AG 11 (Short session): Big data: new opportunities and challenges in language acquisition research

Session organizers

Christina Bergmann & Alex Cristia (Laboratoire de Sciences Cognitives et Psycholinguistique, Paris) & Sho Tsuji (RIKEN)

External website




Language acquisition research on topics ranging from phonological processing to semantic knowledge has been built on meticulous examination of small data sets, such as case studies. While we have learned a lot from such careful work, some limitations quickly became evident. Most saliently, each child follows a unique path, and since only a handful of children represent each language, it can be difficult to separate individual quirks from language-specific, but more subtle, trends. A new horizon has opened as bigger, open data sets began to emerge. Early examples are the CHILDES and the MCDI projects, standardized tools for, respectively, spontaneous conversations, and the receptive and productive lexicon. While these tools provide a common platform, they are as yet limited to only a few, welldocumented languages. Today, new technologies pave the way to some much needed crosslinguistic extensions, for instance, via automatic annotation of daylong audio (video) recordings in seldom described languages. It also becomes possible to include other linguistic levels (e.g., receptive knowledge through open repositories of experimental results).

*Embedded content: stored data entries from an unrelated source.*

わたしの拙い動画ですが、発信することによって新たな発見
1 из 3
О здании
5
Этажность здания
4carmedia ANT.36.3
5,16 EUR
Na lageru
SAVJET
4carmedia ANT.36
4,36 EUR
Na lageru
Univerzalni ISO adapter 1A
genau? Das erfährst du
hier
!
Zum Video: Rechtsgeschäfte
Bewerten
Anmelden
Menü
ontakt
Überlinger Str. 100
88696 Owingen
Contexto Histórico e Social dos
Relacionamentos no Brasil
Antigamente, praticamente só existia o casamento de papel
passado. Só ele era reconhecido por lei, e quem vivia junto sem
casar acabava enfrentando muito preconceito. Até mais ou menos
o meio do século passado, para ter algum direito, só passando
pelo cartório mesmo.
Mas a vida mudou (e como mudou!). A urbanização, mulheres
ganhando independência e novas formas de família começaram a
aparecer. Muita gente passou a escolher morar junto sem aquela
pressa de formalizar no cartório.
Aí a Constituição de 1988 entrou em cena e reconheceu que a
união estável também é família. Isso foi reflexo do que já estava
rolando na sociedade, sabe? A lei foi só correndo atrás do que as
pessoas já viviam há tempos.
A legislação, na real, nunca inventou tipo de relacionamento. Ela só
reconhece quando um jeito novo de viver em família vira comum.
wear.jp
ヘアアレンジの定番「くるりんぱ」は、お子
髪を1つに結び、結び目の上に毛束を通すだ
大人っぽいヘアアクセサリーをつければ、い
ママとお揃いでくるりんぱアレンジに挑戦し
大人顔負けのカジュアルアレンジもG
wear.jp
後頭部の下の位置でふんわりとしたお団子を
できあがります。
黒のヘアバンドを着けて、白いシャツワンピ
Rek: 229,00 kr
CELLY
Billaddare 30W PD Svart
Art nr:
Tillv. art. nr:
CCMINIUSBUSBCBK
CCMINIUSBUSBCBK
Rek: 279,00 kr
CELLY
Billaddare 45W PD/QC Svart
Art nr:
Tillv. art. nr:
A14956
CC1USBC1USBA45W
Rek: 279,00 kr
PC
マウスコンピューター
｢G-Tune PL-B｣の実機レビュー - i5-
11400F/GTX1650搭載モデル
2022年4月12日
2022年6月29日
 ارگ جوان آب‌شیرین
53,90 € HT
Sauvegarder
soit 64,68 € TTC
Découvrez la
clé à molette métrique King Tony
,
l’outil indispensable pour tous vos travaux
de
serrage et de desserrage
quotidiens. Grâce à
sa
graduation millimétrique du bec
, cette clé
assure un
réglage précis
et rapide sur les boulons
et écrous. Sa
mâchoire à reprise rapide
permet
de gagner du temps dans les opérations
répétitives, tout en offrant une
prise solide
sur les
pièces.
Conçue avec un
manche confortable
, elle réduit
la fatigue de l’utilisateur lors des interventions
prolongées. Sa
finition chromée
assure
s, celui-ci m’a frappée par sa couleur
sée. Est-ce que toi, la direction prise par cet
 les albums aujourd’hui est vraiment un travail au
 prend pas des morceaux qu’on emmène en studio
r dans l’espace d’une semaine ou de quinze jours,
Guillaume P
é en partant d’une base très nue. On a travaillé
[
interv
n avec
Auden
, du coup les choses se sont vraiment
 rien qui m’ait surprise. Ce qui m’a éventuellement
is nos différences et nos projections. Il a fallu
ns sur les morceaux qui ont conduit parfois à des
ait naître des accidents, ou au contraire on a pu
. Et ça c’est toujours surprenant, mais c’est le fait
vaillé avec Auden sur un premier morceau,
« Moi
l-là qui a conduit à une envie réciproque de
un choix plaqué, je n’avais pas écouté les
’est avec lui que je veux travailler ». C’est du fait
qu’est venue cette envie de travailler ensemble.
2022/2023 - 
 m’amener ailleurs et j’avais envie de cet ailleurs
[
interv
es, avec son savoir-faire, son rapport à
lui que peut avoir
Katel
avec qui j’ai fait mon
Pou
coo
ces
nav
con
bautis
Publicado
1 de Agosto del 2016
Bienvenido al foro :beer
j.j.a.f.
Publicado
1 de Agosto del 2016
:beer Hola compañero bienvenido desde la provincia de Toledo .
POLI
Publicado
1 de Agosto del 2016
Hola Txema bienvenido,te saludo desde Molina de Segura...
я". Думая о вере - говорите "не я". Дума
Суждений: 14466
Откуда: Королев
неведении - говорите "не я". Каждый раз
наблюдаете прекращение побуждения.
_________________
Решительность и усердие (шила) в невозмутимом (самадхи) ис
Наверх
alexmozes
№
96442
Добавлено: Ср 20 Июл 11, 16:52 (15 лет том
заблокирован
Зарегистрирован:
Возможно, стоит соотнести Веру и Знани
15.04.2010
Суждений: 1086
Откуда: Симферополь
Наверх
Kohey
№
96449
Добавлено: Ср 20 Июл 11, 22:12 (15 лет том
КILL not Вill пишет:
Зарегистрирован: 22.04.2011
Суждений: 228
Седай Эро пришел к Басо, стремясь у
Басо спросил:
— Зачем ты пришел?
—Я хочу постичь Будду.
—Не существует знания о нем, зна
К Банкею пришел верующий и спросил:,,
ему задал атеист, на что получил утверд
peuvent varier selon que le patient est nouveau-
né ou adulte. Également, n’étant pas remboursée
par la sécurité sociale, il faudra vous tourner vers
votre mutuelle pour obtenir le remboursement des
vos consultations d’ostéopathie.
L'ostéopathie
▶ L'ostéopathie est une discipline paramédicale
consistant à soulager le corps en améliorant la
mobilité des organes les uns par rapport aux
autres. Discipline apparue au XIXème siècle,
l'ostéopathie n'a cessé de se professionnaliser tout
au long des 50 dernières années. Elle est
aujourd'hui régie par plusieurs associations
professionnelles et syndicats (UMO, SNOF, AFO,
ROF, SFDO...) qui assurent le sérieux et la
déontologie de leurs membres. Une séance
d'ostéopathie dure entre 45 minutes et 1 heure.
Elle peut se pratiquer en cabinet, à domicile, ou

The present workshop will provide a platform for language acquisition researchers to assess the progress towards high quality, big, and open data sets, and to discuss solutions for current challenges. Researchers who have collected large linguistic data sets from infants and children will discuss current insights and perspectives. In addition to presenting results from their own research, they will discuss challenges (such as data standardization, anonymization, barriers to data sharing), and consider how to facilitate crosslinguistic extensions.

Deadline: 15.8.2014


  14:00 Katherine Demuth (Macquarie U)  
    The challenges and rewards of Big Data approaches to language acquisition research  
  15:00 Rémi Lavalley & Kay Berkling (Cooperative State U Karlsruhe)  
    A hyper-linked web-interface to spellings of words written by children of different ages and school-types  
  15:30 Thomas Hills & Hanako Yoshida (U of Warwick)  
    Using semantic structure to understand language learning in monolinguals and bilinguals  
  16:00 Break  
  16:30 Michelle McGillion1, Jane Herbert1, Julian Pine2, & Danielle Matthews1 (1University of Sheffield, UK, 2 University of Liverpool, UK)  
    A RCT to test the causal role of caregiver contingent talk in infant language learning  
  17:00 Nienke Dijkstra1,2, Titia Benders1,3 & Paula Fikkert1 (1Centre for Language Studies, Radboud University Nijmegen, Niederlande,2International Max Planck Research School for Language Sciences, Nijmegen, Niederlande, 3School of Psychology, University of Newcastle, Australien)  
    How to handle a big set of baby language data  
  17:30 Sho Tsuji1, Christina Bergmann2, & Alejandrina Cristia2 (1 RIKEN Brain Sciences Institute, Wako, Japan2 Laboratoire de Sciences Cognitives et Psycholinguistique, EHESS, DEC-ENS, CNRS, Paris, Frankreich)  
    Looking back to move forward: community-augmented meta-analyses  
  18:00 Final discussion  

Deviation from the original schedule

The talk by Eisenbeiss et al. was cancelled.